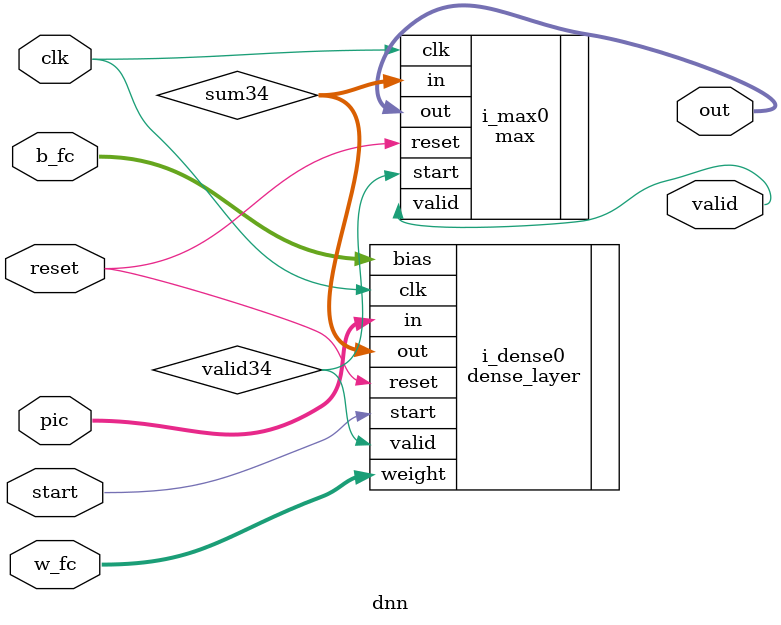
<source format=v>
`timescale 1ns / 1ps
module dnn(clk,reset,w_fc,pic,b_fc,out,start,valid);
parameter WIDTH = 8;
parameter PIX_W = 6;
parameter PIX_H = 6;
//parameter FILTER = 3;
//parameter CONV1 = 1;
parameter OUTNODE = 4;

input clk;
input reset;
//input [WIDTH*FILTER*FILTER*CONV1-1:0] w_conv;
input [WIDTH*PIX_W*PIX_H*OUTNODE-1:0] w_fc;
input [WIDTH*PIX_H*PIX_W-1:0] pic;
//input [WIDTH*CONV1-1:0] b_conv;
input [WIDTH*OUTNODE-1:0] b_fc;
output [$clog2(OUTNODE)-1:0] out;
input start;
output valid;

//wire [CONV1-1:0] valid12, valid23;
wire valid34;
//wire [WIDTH*(PIX_W-FILTER+1)*(PIX_H-FILTER+1)*CONV1-1:0] sum12;
//wire [WIDTH*((PIX_W-FILTER+1)>>1)*((PIX_H-FILTER+1)>>1)*CONV1-1:0] sum23;
wire [WIDTH*OUTNODE-1:0] sum34;
//assign out = sum34;
//assign valid = valid34;
//genvar i;
//generate for(i=0; i<CONV1; i=i+1) begin
//    conv_layer #(.WIDTH(WIDTH),.PIX_W(PIX_W),.PIX_H(PIX_H),.FILTER(FILTER)) i_conv(.clk(clk), .reset(reset), .weight(w_conv[FILTER*FILTER*i+:FILTER*FILTER*WIDTH]), .feature_map(pic), .bias(b_conv[WIDTH*i+:WIDTH]), .out(sum12[WIDTH*(PIX_W-FILTER+1)*(PIX_H-FILTER+1)*i+:WIDTH*(PIX_W-FILTER+1)*(PIX_H-FILTER+1)]), .start(start), .valid(valid12[i]));
//    maxp_layer #(.WIDTH(WIDTH),.PIX_W(PIX_W-FILTER+1),.PIX_H(PIX_H-FILTER+1),.FILTER(2)) i_maxp(.clk(clk), .reset(reset), .feature_map(sum12[WIDTH*(PIX_W-FILTER+1)*(PIX_H-FILTER+1)*i+:WIDTH*(PIX_W-FILTER+1)*(PIX_H-FILTER+1)]), .out(sum23[WIDTH*((PIX_W-FILTER+1)>>1)*((PIX_H-FILTER+1)>>1)*i+:WIDTH*((PIX_W-FILTER+1)>>1)*((PIX_H-FILTER+1)>>1)]), .start(valid12[i]), .valid(valid23[i]));
//end endgenerate
//conv_layer #(.WIDTH(WIDTH),.PIX_W(PIX_W),.PIX_H(PIX_H),.FILTER(FILTER)) i_conv0(.clk(clk), .reset(reset), .weight(w_conv[FILTER*FILTER*0+:FILTER*FILTER*WIDTH]), .feature_map(pic), .bias(b_conv), .out(sum12), .start(start), .valid(valid12));
//conv_layer #(.WIDTH(WIDTH),.PIX_W(PIX_W),.PIX_H(PIX_H),.FILTER(FILTER)) i_conv1(.clk(clk), .reset(reset), .weight(w_conv[FILTER*FILTER*0+:FILTER*FILTER*WIDTH]), .feature_map(pic), .bias(b_conv), .out(sum12), .start(start), .valid(valid12));
//maxp_layer #(.WIDTH(WIDTH),.PIX_W(PIX_W-FILTER+1),.PIX_H(PIX_H-FILTER+1),.FILTER(2)) i_maxp0(.clk(clk), .reset(reset), .feature_map(sum12), .out(sum23), .start(valid12), .valid(valid23));
dense_layer #(.WIDTH(WIDTH),.INNODE(PIX_W*PIX_H),.OUTNODE(OUTNODE)) i_dense0(.clk(clk), .reset(reset), .weight(w_fc), .in(pic), .bias(b_fc), .out(sum34), .start(start), .valid(valid34));
max #(.WIDTH(WIDTH),.INNODE(OUTNODE)) i_max0(.clk(clk), .reset(reset), .in(sum34), .out(out), .start(valid34), .valid(valid));
endmodule

</source>
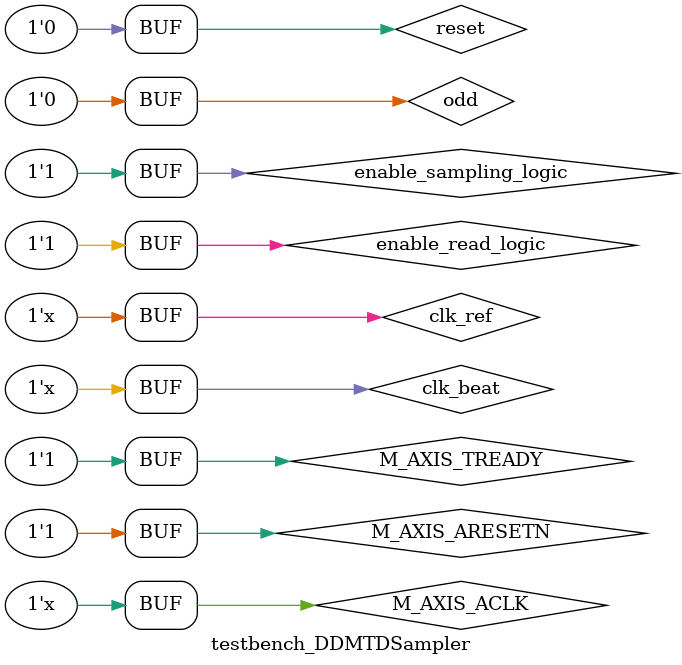
<source format=v>
`timescale 1ns / 1ns


module testbench_DDMTDSampler(

    );
        wire write_en;
        reg  clk_ref=0;
        reg  clk_beat=0;
        reg  [31:0] external_counter=0;
        reg  reset=1;
        reg enable_sampling_logic=0;



        // Fifo chain to AXIS
        reg  M_AXIS_ACLK=0;
        reg  M_AXIS_ARESETN=0; //RESET active low.
        wire M_AXIS_TVALID;
        wire [31:0] M_AXIS_TDATA;
        reg  enable_read_logic=0;
        wire [3:0]M_AXIS_TSTRB;
        wire M_AXIS_TLAST;
        reg  M_AXIS_TREADY=0;




        always #10 clk_ref <= ~clk_ref;
        always #5  M_AXIS_ACLK <= ~M_AXIS_ACLK;
        always #20 clk_beat <=~clk_beat;

        // integer rst_counter=0;
        // always @(negedge clk_ref)
        // begin
        //     if(reset) rst_counter <= rst_counter +1;
        //     if(rst_counter > 1) reset <=0; 
        // end

        initial
        begin
            #100  reset <=1;
            #500  reset <=0;
            #100 enable_sampling_logic <=1; 

            #300 M_AXIS_ARESETN <=1;
            #100 M_AXIS_TREADY  <=1;
            #10  enable_read_logic <=1;

        end

        always @(negedge clk_ref)
            if(reset == 1) external_counter <= 0;
            else external_counter<=external_counter+1;




  integer counter_clkbeat=0;
  reg odd=0;
  reg beat_0_q1=0,beat_1_q1=0;
  always @(posedge clk_ref)
  begin
  
  // 100k subs
  counter_clkbeat<=counter_clkbeat+1;
  if(counter_clkbeat == 100000/2) begin
     beat_0_q1<=~beat_0_q1;
     beat_1_q1<=~beat_1_q1;
     counter_clkbeat <=0;
  end
   end
    



//  DDMTD_Sampler
// #(
//     .DATA_WIDTH(32),
//     .C_M_START_COUNT(32),
//     .FIFO_DEPTH(10)
//  )
//   DDMTD1
//  (
//     // Inputs for the sampling logic
//     .enable_sampling_logic(enable_sampling_logic),
//     .clk_ref(clk_ref),
//     .clk_beat(clk_beat),
//     .external_counter(external_counter),
//     .reset(reset),


//     // Fifo chain to AXIS
//      .M_AXIS_ACLK(M_AXIS_ACLK),
//      .M_AXIS_ARESETN(M_AXIS_ARESETN), //RESET when low.
//      .M_AXIS_TVALID(M_AXIS_TVALID),
//      .M_AXIS_TDATA(M_AXIS_TDATA),
//      .M_AXIS_TSTRB(M_AXIS_TSTRB),
//      .M_AXIS_TLAST(M_AXIS_TLAST),
//      .M_AXIS_TREADY(M_AXIS_TREADY),
//      .enable_read_logic(enable_read_logic)

//  );
 
//  assign write_en = DDMTD1.write_en;

//  wire empty = DDMTD1.empty;
 
endmodule

</source>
════════════════════
EXERCISE REQUIREMENTS >>
Above this task is a listing. Restate, word for word and with nothing added, the lines from the one with "FILTER = 3;" through the one with "i<CONV1; i=i+1) begin".

TASK RESULT >>
//parameter FILTER = 3;
//parameter CONV1 = 1;
parameter OUTNODE = 4;

input clk;
input reset;
//input [WIDTH*FILTER*FILTER*CONV1-1:0] w_conv;
input [WIDTH*PIX_W*PIX_H*OUTNODE-1:0] w_fc;
input [WIDTH*PIX_H*PIX_W-1:0] pic;
//input [WIDTH*CONV1-1:0] b_conv;
input [WIDTH*OUTNODE-1:0] b_fc;
output [$clog2(OUTNODE)-1:0] out;
input start;
output valid;

//wire [CONV1-1:0] valid12, valid23;
wire valid34;
//wire [WIDTH*(PIX_W-FILTER+1)*(PIX_H-FILTER+1)*CONV1-1:0] sum12;
//wire [WIDTH*((PIX_W-FILTER+1)>>1)*((PIX_H-FILTER+1)>>1)*CONV1-1:0] sum23;
wire [WIDTH*OUTNODE-1:0] sum34;
//assign out = sum34;
//assign valid = valid34;
//genvar i;
//generate for(i=0; i<CONV1; i=i+1) begin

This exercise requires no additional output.